我试图将用户输入的笔记存储在一个数组中。验证工作正常,但是当我在循环中输入最后一个值时,我得到:
Debug Assertion Failed!
Expression: "(_Ptr_user & (_BIG_ALLOCATION_ALIGNMENT - 1))==0"&&0
An invalid parameter was passed to a function that considers invalid parameters fatal.
我正在努力了解问题所在以及如何解决问题。
#include "stdafx.h"
#include <iostream>
#include <string>
using namespace std;
typedef string noteName;
noteName getNoteName(int i)
{
bool flag = true;
noteName Namein;
do
{
cout << "Please enter note name no. " << i + 1 << ": ";
cin >> Namein;
cout << "------------------------------------\n";
if (Namein.length() > 3 || Namein.length() < 2)
{
cout << "Sorry, a note name must be 2 or 3 characters long.

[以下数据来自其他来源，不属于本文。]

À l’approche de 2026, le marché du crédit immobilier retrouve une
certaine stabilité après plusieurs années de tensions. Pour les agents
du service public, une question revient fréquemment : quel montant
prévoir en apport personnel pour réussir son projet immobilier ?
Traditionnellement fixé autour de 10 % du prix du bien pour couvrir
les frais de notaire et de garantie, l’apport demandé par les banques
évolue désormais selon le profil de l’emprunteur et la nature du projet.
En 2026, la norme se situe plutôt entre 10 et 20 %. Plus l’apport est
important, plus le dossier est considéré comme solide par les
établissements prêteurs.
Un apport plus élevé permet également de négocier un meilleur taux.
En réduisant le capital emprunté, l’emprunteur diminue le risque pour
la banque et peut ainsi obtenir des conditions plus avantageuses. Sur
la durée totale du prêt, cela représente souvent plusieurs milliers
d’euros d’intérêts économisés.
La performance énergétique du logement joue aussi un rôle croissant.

Please try again.\n";
flag = false;
}
else if (Namein.length() == 3 && Namein[1] != '#')
{
cout << "Sorry, the second character of a sharp note name must be #. Please try again.\n";
flag = false;
}
else if ((Namein[0] < 'a' || Namein[0] > 'g') && (Namein[0] < 'A' || Namein[0] > 'G'))
{
cout << "Sorry, the first character of a note name must be a letter between A and G. Please try again.\n";
flag = false;
}
else if (isdigit(Namein.back()) == false)
{
cout << "Sorry, the last character of a note name must be a number. Please try again.\n";
flag = false;
}
else
{
flag = true;
}
} while (flag == false);
return Namein;
}
int main()
{
const int numNotes = 4;
noteName NoteNames[numNotes];
cout << "Hello\n";
for (int i = 0; i <= numNotes; i++)
{
NoteNames[i] = getNoteName(i);
}
cout << "Thank you, the note names and lengths you entered were: \n\n";
for (int i = 0; i <= numNotes; i++)
{
cout << i << ". " << NoteNames[i] << "\n";
}
cout << "Done!";
return 0;
}
我想说这与getNoteName() string返回类型有关,因为我还没有回复{{{{{{{ 1}}。
答案 0 :(得分:1)
noteName NoteNames[numNotes];定义了一个数组,其中NoteNames[numNotes - 1]是您可以访问的最大元素。
你走得更远。这样做的行为是 undefined ,它表现为你观察到的崩溃。
使用for (int i = 0; i < numNotes; i++)或类似内容替换您的循环限制。
(您还有类别名称和变量名称的CamelCase约定从正常情况切换,这会使您的代码难以阅读。)
(我还希望看到constexpr int numNotes = 4;:Google了解详情。)